"Error: Could not find or load main class org.apache.spark.deploy.yarn.ExecutorLauncher" w-CodePudding

I am trying to run the spark-submit command on my Hadoop cluster Here is a summary of my Hadoop Cluster:

The cluster is built using 5 VirtualBox VM's connected on an internal network
There is 1 namenode and 4 datanodes created.
All the VM's were built from the Bitnami Hadoop Stack VirtualBox image

I am trying to run one of the spark examples using the following spark-submit command

spark-submit --class org.apache.spark.examples.SparkPi $SPARK_HOME/examples/jars/spark-examples_2.12-3.0.3.jar 10

I get the following error:

[2022-07-25 13:32:39.253]Container exited with a non-zero exit code 1. Error file: prelaunch.err.
Last 4096 bytes of prelaunch.err :
Last 4096 bytes of stderr :
Error: Could not find or load main class org.apache.spark.deploy.yarn.ExecutorLauncher

I get the same error when trying to run a script with PySpark.

I have tried/verified the following:

environment variables: HADOOP_HOME, SPARK_HOME and HADOOP_CONF_DIR have been set in my .bashrc file
SPARK_DIST_CLASSPATH and HADOOP_CONF_DIR have been defined in spark-env.sh
Added spark.master yarn, spark.yarn.stagingDir hdfs://hadoop-namenode:8020/user/bitnami/sparkStaging and spark.yarn.jars hdfs://hadoop-namenode:8020/user/bitnami/spark/jars/ in spark-defaults.conf
I have uploaded the jars into hdfs (i.e. hadoop fs -put $SPARK_HOME/jars/* hdfs://hadoop-namenode:8020/user/bitnami/spark/jars/ )
The logs accessible via the web interface (i.e. http://hadoop-namenode:8042 ) do not provide any further details about the error.

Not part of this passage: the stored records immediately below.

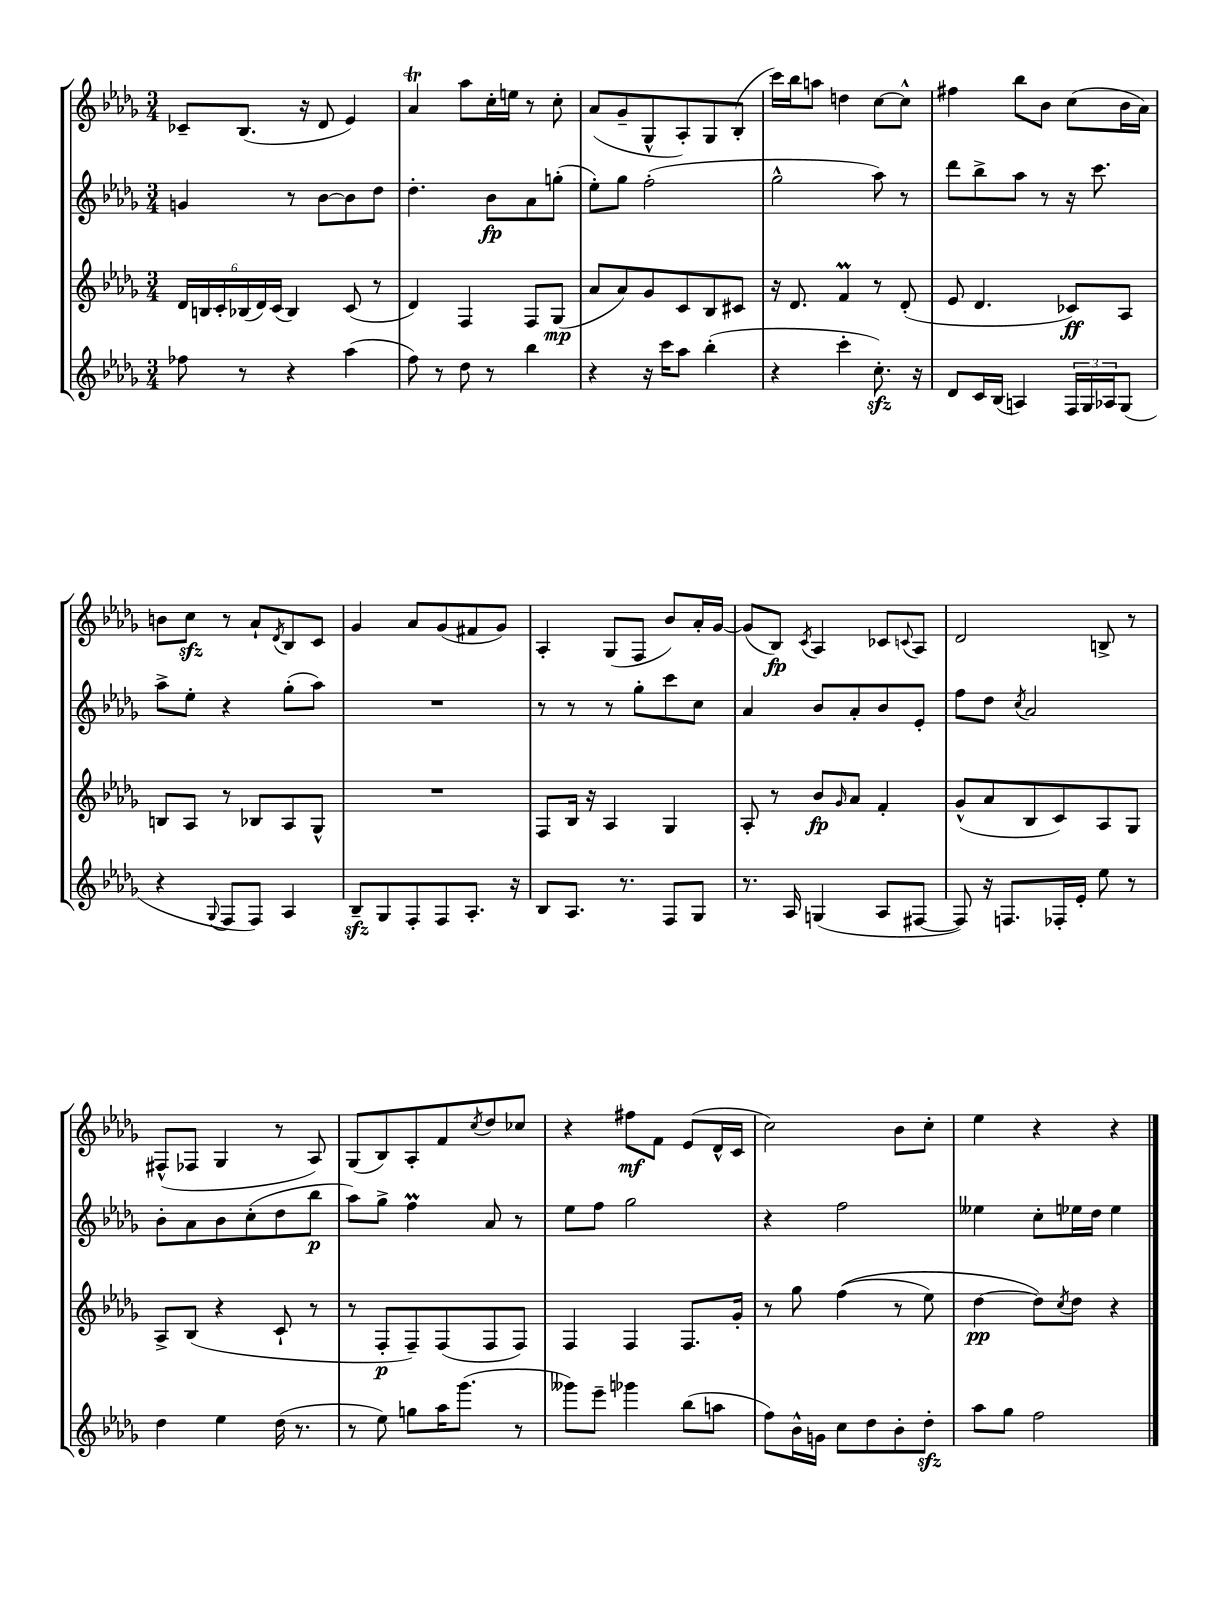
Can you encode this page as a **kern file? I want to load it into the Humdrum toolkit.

**kern	**kern	**kern	**kern
*staff4	*staff3	*staff2	*staff1
*clefG2	*clefG2	*clefG2	*clefG2
*k[b-e-a-d-g-]	*k[b-e-a-d-g-]	*k[b-e-a-d-g-]	*k[b-e-a-d-g-]
*M3/4	*M3/4	*M3/4	*M3/4
8ff-	24d-	4g	8c-~
.	24B	.	.
.	24c'	.	.
8r	(24B-	.	(8.B-
.	24d-)	.	.
.	(24c	.	.
4r	4B-)	8r	.
.	.	.	16r
.	.	[8b-	8d-
(4aa-	(8c	8b-]	4e-)
.	8r	8dd-	.
=	=	=	=
8ff)	4d-)	4.dd-'	4a-
8r	.	.	.
8dd-	4F	.	8aa-
8r	.	8b-	16cc'
.	.	.	16ee
4bb-	8F	8a-	8r
.	(8G-	(8gg'	8cc'
=	=	=	=
4r	8a-	8ee-')	(8a-
.	8a-)	8gg-	8g-~
16r	8g-	(2ff'	8G-^^
16ccc	.	.	.
8aa-	8c	.	8A-')
(4bb-'	8B-	.	8G-
.	8c#	.	(8B-'
=	=	=	=
4r	16r	2gg-^^	16ccc)
.	8.d-	.	16bb-
.	.	.	8aa
4ccc'	4f	.	4dd
8.cc')	8r	8aa-)	[8cc
.	(8d-'	8r	8cc^^]
16r	.	.	.
=	=	=	=
8d-	8e-	8ddd-	4ff#
16c	4.d-	8bb-^	.
(16B-	.	.	.
4A)	.	8aa-	8bb-
.	.	8r	8b-
24F	8c-)	16r	(8cc
24G-	.	.	.
.	.	8.ccc	.
24A-	.	.	.
(8G-	8A-	.	16b-
.	.	.	16a-)
=	=	=	=
4r	8B	8aa-^	8b
.	8A-	8ee-'	8cc
8qqG-	.	.	.
8F	8r	4r	8r
8F)	8B-	.	8a-`
.	.	.	8qd-
4A-	8A-	(8gg-'	8B-
.	8G-^^	8aa-)	8c
=	=	=	=
8B-~	2.r	2.r	4g-
8G-	.	.	.
8F'	.	.	8a-
8F	.	.	(8g-
8.A-'	.	.	8f#
.	.	.	8g-)
16r	.	.	.
=	=	=	=
8B-	8F	8r	4A-'
8.A-	16B-	8r	.
.	16r	.	.
.	4A-	8r	(8G-
8.r	.	.	.
.	.	8gg-'	8F
8F	4G-	8ccc	8b-)
8G-	.	8cc	16a-'
.	.	.	[16g-
=	=	=	=
8.r	8A-'	4a-	(8g-]
.	8r	.	8B-)
16A-	.	.	.
.	.	.	8qc
(4G	8b-	8b-	4A-
.	16qqg-	.	.
.	8a-	8a-'	.
8A-	4f'	8b-	8c-
.	.	.	8qqc
[8F#	.	8e-'	8A-
=	=	=	=
8F#])	(8g-^^	8ff	2d-
16r	8a-	8dd-	.
8.F	.	.	.
.	.	8qcc	.
.	8B-	2a-	.
16F-'	8c)	.	.
16e-'	.	.	.
8ee-	8A-	.	8B^
8r	8G-	.	8r
=	=	=	=
4dd-	8A-^	8b-'	(8F#^^
.	(8B-	8a-	8F-
4ee-	4r	8b-	4G-
.	.	(8cc'	.
(16dd-	8c`	8dd-	8r
8.r	.	.	.
.	8r	8bb-	8A-)
=	=	=	=
8r	8r	8aa-)	(8G-
8ee-)	8F'	8gg-^	8B-)
8gg	8F~)	4ff	8A-'
16aa-	(8F	.	8f
(8.ggg-	.	.	.
.	.	.	8qcc
.	8F	8a-	8dd-
8r	8F)	8r	8cc-
=	=	=	=
8ggg--)	4F	8ee-	4r
8eee-~	.	8ff	.
4ggg-	4F	2gg-	8ff#
.	.	.	8f
(8bb-	8.F	.	(8e-
8aa	.	.	16d-^^
.	16g-'	.	16c
=	=	=	=
8ff)	8r	4r	2cc)
16b-^^	8gg-	.	.
16g	.	.	.
8cc	&((4ff	2ff	.
8dd-	.	.	.
8b-'	8r	.	8b-
8dd-'	8ee-)	.	8cc'
=	=	=	=
8aa-	[4dd-	4ee--	4ee-
8gg-	.	.	.
2ff	8dd-]&)	8cc'	4r
.	8qcc	.	.
.	8dd-	16ee-	.
.	.	16dd-	.
.	4r	4ee-	4r
==	==	==	==
*-	*-	*-	*-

CodePudding user response：

This section of the Spark documentation seems relevant to the error since the YARN libraries should be included, by default, but only if you've installed the appropriate Spark version

For with-hadoop Spark distribution, since it contains a built-in Hadoop runtime already, by default, when a job is submitted to Hadoop Yarn cluster, to prevent jar conflict, it will not populate Yarn’s classpath into Spark. To override this behavior, you can set spark.yarn.populateHadoopClasspath=true. For no-hadoop Spark distribution, Spark will populate Yarn’s classpath by default in order to get Hadoop runtime. For with-hadoop Spark distribution, if your application depends on certain library that is only available in the cluster, you can try to populate the Yarn classpath by setting the property mentioned above. If you run into jar conflict issue by doing so, you will need to turn it off and include this library in your application jar.

https://spark.apache.org/docs/latest/running-on-yarn.html#preparations

Otherwise, yarn.application.classpath in yarn-site.xml refers to local filesystem paths in each of ResourceManager servers where JARs are available for all YARN applications (spark.yarn.jars or extra packages should get layered onto this)

Another problem could be file permissions. You probably shouldn't put Spark jars into an HDFS user folder if they're meant to be used by all users. Typically, I'd put it under hdfs:///apps/spark/<version>, then give that 744 HDFS permissions

In the Spark / YARN UI, it should show the complete classpath of the application for further debugging

CodePudding user response：

I figured out why I was getting this error. It turns out that I made an error while specifying spark.yarn.jars in spark-defaults.conf

The value of this property must be

hdfs://hadoop-namenode:8020/user/bitnami/spark/jars/*

instead of

 hdfs://hadoop-namenode:8020/user/bitnami/spark/jars/

i.e. Basically, we need to specify the jar files as the value to this property and not the folder containing the jar files.